== Segment start ==
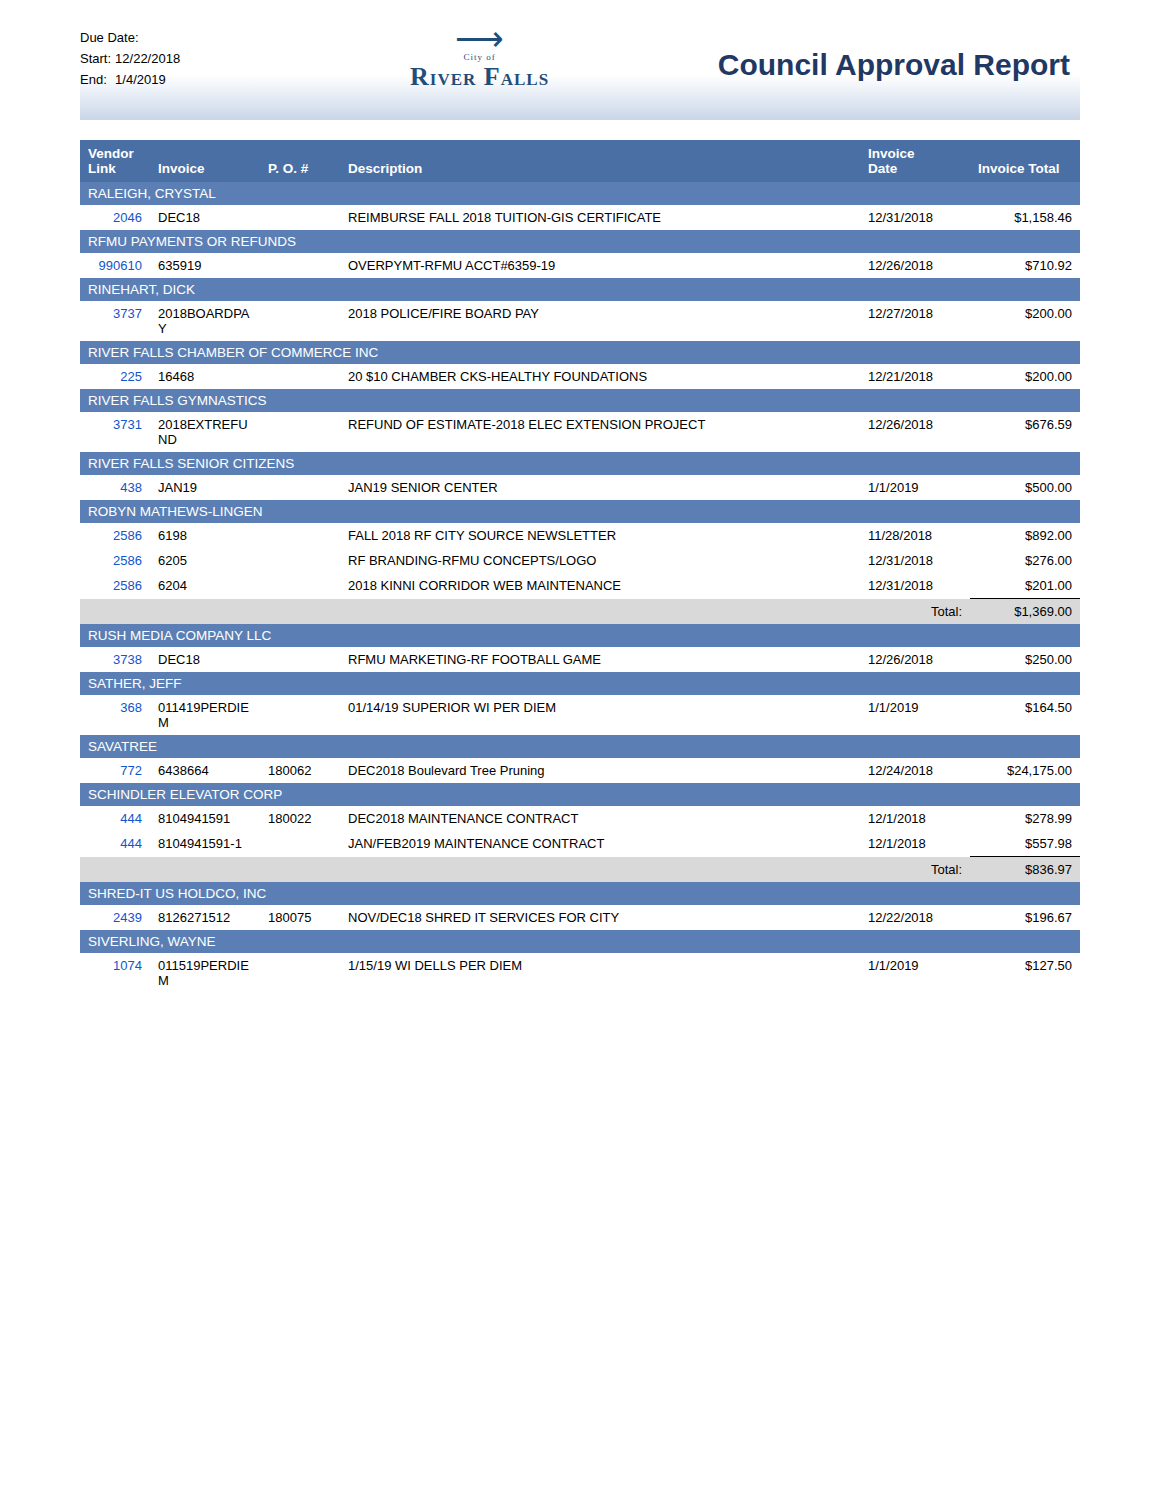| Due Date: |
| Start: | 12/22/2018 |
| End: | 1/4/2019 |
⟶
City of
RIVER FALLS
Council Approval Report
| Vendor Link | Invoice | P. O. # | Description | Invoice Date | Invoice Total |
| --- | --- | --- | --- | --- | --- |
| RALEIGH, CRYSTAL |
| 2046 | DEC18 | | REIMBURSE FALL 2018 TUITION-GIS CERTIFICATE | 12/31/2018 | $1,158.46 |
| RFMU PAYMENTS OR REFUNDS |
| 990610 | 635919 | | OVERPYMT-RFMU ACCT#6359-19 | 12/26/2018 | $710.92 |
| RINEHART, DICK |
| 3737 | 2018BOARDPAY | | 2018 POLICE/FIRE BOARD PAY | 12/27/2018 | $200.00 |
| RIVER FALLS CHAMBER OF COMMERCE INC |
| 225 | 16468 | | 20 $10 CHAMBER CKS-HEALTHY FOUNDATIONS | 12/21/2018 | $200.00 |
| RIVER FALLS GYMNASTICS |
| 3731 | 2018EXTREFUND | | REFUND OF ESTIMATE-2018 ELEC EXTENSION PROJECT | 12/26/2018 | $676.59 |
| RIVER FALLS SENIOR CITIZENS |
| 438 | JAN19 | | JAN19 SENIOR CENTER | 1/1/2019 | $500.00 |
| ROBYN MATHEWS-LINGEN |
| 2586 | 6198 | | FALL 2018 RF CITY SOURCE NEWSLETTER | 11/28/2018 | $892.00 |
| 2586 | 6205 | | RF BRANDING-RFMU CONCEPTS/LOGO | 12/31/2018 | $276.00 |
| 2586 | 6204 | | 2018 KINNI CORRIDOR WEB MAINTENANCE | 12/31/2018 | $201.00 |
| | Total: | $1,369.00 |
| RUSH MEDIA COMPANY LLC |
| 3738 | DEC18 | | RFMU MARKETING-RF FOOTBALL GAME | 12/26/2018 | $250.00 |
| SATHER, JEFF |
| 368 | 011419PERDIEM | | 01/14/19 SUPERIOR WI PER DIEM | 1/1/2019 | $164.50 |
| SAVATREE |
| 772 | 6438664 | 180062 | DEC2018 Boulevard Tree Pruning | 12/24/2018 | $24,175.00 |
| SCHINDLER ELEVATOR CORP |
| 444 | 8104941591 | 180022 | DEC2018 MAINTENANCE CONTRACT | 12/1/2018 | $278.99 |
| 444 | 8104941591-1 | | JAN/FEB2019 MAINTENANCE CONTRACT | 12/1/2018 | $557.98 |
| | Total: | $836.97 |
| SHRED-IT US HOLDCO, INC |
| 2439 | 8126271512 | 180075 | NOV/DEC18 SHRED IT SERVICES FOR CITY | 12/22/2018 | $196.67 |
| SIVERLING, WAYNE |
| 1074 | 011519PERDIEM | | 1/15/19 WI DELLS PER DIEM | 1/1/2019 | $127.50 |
== Segment end ==
== Segment start ==
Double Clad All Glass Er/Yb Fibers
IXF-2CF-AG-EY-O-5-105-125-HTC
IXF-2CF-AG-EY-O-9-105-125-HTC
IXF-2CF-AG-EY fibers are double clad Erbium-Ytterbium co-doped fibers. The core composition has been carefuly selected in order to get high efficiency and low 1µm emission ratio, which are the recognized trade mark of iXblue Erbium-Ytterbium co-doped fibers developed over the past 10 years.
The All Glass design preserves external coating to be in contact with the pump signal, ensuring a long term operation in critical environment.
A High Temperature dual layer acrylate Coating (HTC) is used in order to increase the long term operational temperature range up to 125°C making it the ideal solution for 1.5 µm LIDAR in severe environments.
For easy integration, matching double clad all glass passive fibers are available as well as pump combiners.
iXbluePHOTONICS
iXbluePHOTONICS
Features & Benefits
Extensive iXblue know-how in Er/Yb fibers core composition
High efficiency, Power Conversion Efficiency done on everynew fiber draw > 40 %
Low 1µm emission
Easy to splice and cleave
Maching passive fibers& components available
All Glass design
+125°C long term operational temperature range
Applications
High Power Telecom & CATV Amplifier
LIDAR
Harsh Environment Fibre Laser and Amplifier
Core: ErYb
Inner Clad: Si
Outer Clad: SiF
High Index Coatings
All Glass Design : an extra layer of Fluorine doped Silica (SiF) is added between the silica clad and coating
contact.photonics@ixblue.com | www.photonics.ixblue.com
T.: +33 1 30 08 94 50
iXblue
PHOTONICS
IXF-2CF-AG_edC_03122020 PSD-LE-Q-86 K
== Segment end ==
== Segment start ==
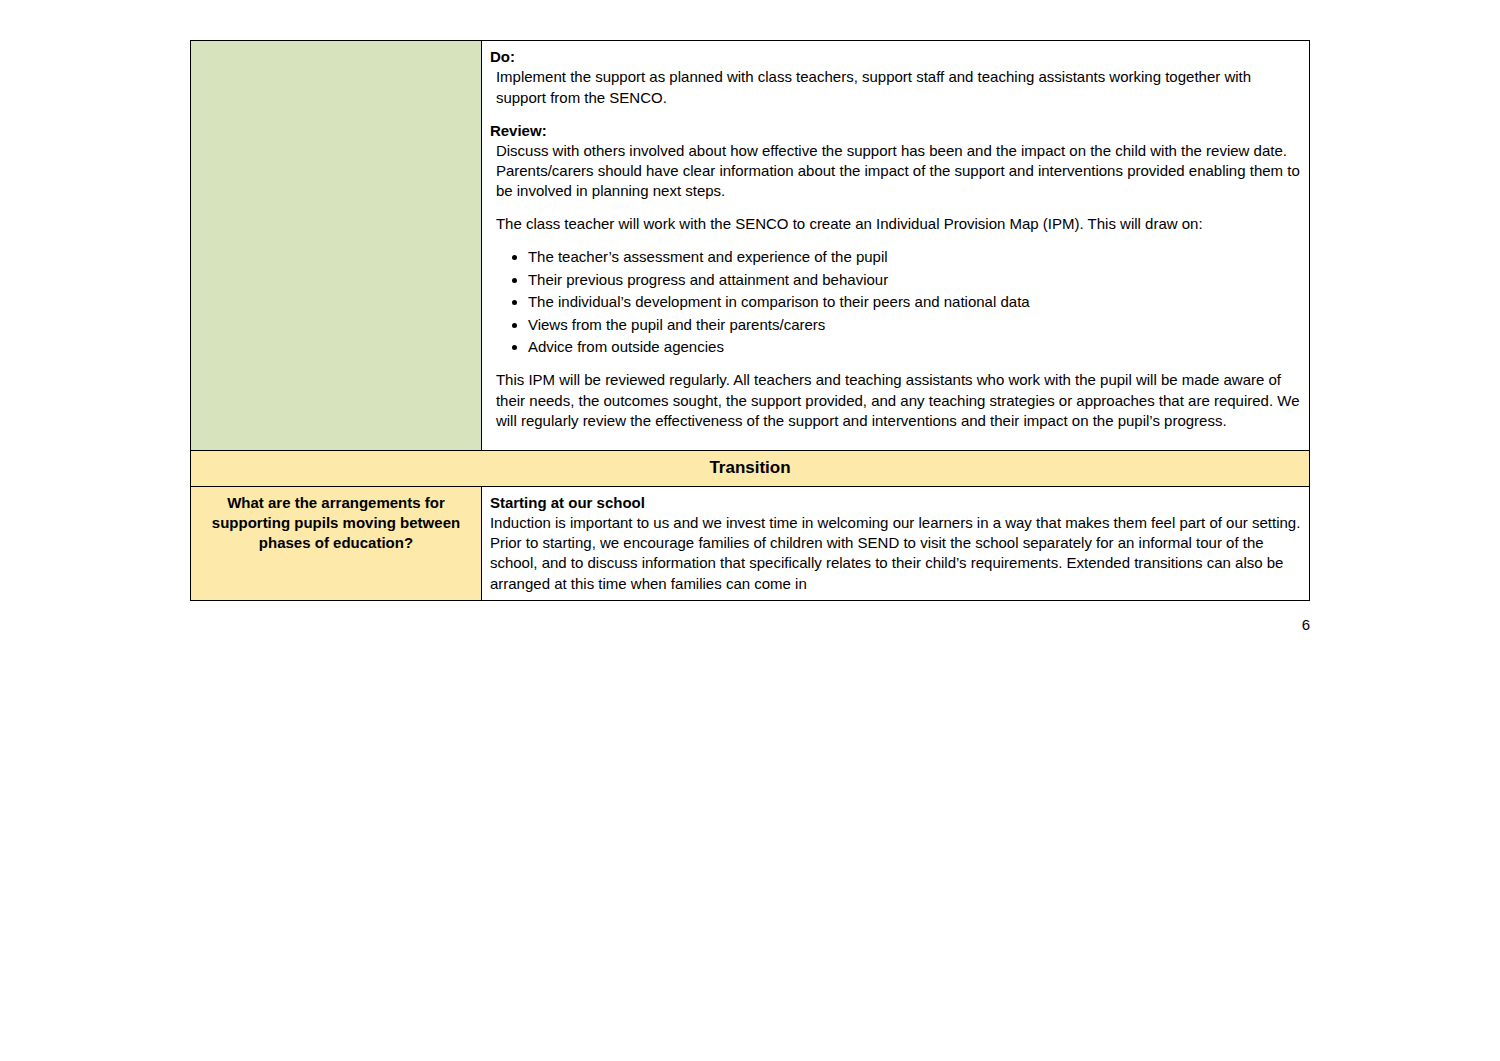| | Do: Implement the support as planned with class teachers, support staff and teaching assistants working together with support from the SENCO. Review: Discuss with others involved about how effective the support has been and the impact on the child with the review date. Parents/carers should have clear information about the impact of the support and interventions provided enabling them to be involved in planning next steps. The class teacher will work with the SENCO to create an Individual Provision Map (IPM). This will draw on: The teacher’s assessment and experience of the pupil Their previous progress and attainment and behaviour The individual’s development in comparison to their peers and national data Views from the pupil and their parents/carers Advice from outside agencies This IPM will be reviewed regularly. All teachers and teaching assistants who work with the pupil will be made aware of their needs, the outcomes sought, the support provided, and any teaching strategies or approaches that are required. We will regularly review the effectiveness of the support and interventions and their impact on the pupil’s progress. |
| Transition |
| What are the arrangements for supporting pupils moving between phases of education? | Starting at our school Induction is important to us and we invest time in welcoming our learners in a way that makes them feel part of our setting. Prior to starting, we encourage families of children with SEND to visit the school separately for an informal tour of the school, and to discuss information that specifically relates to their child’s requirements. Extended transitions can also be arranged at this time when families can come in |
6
== Segment end ==
> DIRECTIONS FOR THIS TASK: Within the material above, transcribe exactly the lines that run from the line holding "COMMERCE INC |" through the line holding "1/1/2019 | $127.50 |".

> YOUR RESPONSE:
| RIVER FALLS CHAMBER OF COMMERCE INC |
| 225 | 16468 | | 20 $10 CHAMBER CKS-HEALTHY FOUNDATIONS | 12/21/2018 | $200.00 |
| RIVER FALLS GYMNASTICS |
| 3731 | 2018EXTREFUND | | REFUND OF ESTIMATE-2018 ELEC EXTENSION PROJECT | 12/26/2018 | $676.59 |
| RIVER FALLS SENIOR CITIZENS |
| 438 | JAN19 | | JAN19 SENIOR CENTER | 1/1/2019 | $500.00 |
| ROBYN MATHEWS-LINGEN |
| 2586 | 6198 | | FALL 2018 RF CITY SOURCE NEWSLETTER | 11/28/2018 | $892.00 |
| 2586 | 6205 | | RF BRANDING-RFMU CONCEPTS/LOGO | 12/31/2018 | $276.00 |
| 2586 | 6204 | | 2018 KINNI CORRIDOR WEB MAINTENANCE | 12/31/2018 | $201.00 |
| | Total: | $1,369.00 |
| RUSH MEDIA COMPANY LLC |
| 3738 | DEC18 | | RFMU MARKETING-RF FOOTBALL GAME | 12/26/2018 | $250.00 |
| SATHER, JEFF |
| 368 | 011419PERDIEM | | 01/14/19 SUPERIOR WI PER DIEM | 1/1/2019 | $164.50 |
| SAVATREE |
| 772 | 6438664 | 180062 | DEC2018 Boulevard Tree Pruning | 12/24/2018 | $24,175.00 |
| SCHINDLER ELEVATOR CORP |
| 444 | 8104941591 | 180022 | DEC2018 MAINTENANCE CONTRACT | 12/1/2018 | $278.99 |
| 444 | 8104941591-1 | | JAN/FEB2019 MAINTENANCE CONTRACT | 12/1/2018 | $557.98 |
| | Total: | $836.97 |
| SHRED-IT US HOLDCO, INC |
| 2439 | 8126271512 | 180075 | NOV/DEC18 SHRED IT SERVICES FOR CITY | 12/22/2018 | $196.67 |
| SIVERLING, WAYNE |
| 1074 | 011519PERDIEM | | 1/15/19 WI DELLS PER DIEM | 1/1/2019 | $127.50 |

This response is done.